ナイチンゲールは看護師として1年が経過したころ、クリミア戦争による負傷兵が収容された病院に看護団の団長として派遣されます。
兵舎病院では、負傷兵がところ狭しと床に寝かされ、とても不衛生な環境でした。
不衛生な環境から感染症を発症し、病院内で感染が広がり、感染が原因で命を落とす負傷兵が多くいたそうです。
ナイチンゲール看護団は、病院に派遣されますが、当時の看護師の地位は低く、軍医からの理解もなく、実際に看護をすることが許されませんでした。
そこで、ナイチンゲールは不衛生な環境を改善することから始めました。
部屋の窓を開けて新鮮な空気を入れる、衣類やシーツを洗濯する、掃除をする、負傷兵に食事をつくり、提供するといったことをしました。
今であれば、至極当然のことですが、当時は医学、感染症に対する知識も乏しかったため、当然のことが出来ていませんでした。
衛生状態の改善により、負傷兵の状態が改善し、軍医長官らはナイチンゲールの功績を認め、看護団が看護の業務を行えるようになりました。
病院内を衛生的に保つことで負傷兵の死亡率が4か月間で42%から5%まで改善したことが後に判明しています。
統計学者としてのナイチンゲール
ナイチンゲールは帰国後、病院の報告書から状況分析を始め、数々の統計資料を作成しました。看護に統計学を持ち込んだと言われています。

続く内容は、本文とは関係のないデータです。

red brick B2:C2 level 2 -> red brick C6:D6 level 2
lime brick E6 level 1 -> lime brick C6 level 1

クモの巣チャート(レーダーチャート)の発案者はナイチンゲールです。
そのほかにも…
ナイチンゲールの功績は職業人として、看護師の地位を高めることにつながりました。
33歳から2年間兵舎病院で働いたあと、看護学校を創設し多くの看護師を育成しています。それ以外にも「看護覚え書」「病院覚え書」をはじめとし、多くの書籍を執筆し、看護、病院建築等に大きく貢献しています。

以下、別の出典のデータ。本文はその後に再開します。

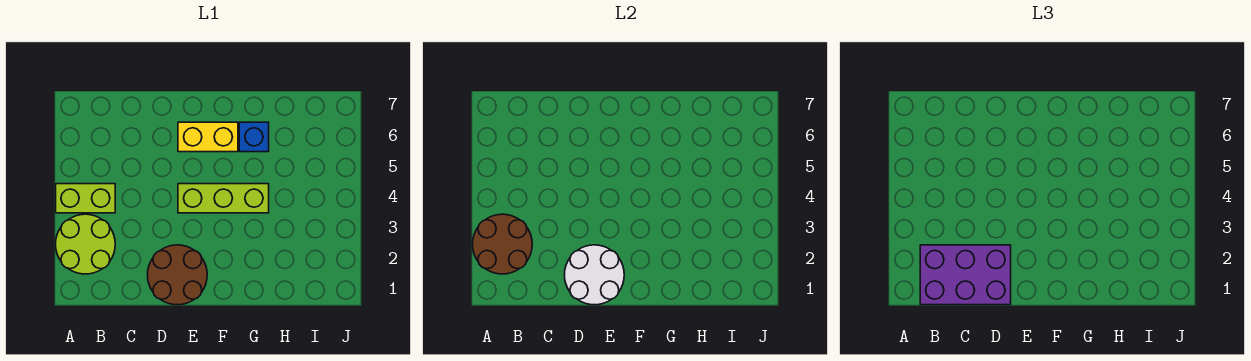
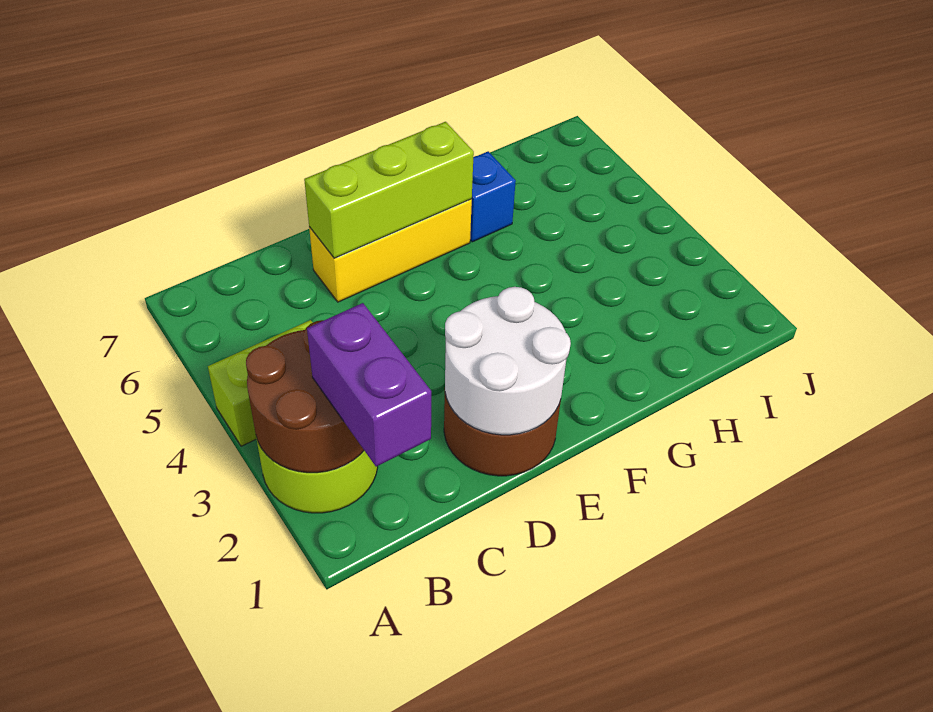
purple brick B1:D2 level 3 -> purple brick B1:B2 level 3
lime brick E4:G4 level 1 -> lime brick D6:F6 level 2
yellow brick E6:F6 level 1 -> yellow brick D6:F6 level 1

また、ナースコール(当時は呼び出し鈴)、ナースステーションの発案をしたのもナイチンゲールです。
ナイチンゲールが実際に看護師として現場で働いたのは、兵舎病院での2年間のみでした。
40歳頃に心臓発作で倒れてあと、慢性疲労症候群を起こし、主にベッド上で執筆活動をしていたそうです。享年は90歳です。
現在、衛生的な環境で療養できること、私たち看護師が専門職として、働くことができるのはナイチンゲールの様々な貢献があったおかげと言っても過言ではありません。
看護の基本は「知識・技術・態度」の3つです。
ナイチンゲールはまさしく知識・技術・態度を兼ねそろえた看護師です。
私も看護学校に入りたての頃に学びました。25年経った今も3つの基本を忘れず、日々の看護を行っています。
これからも看護師一同、知識・技術・態度を兼ねそろえた看護師として、患者様の生活を支えることができるように努めて参りたいと思います。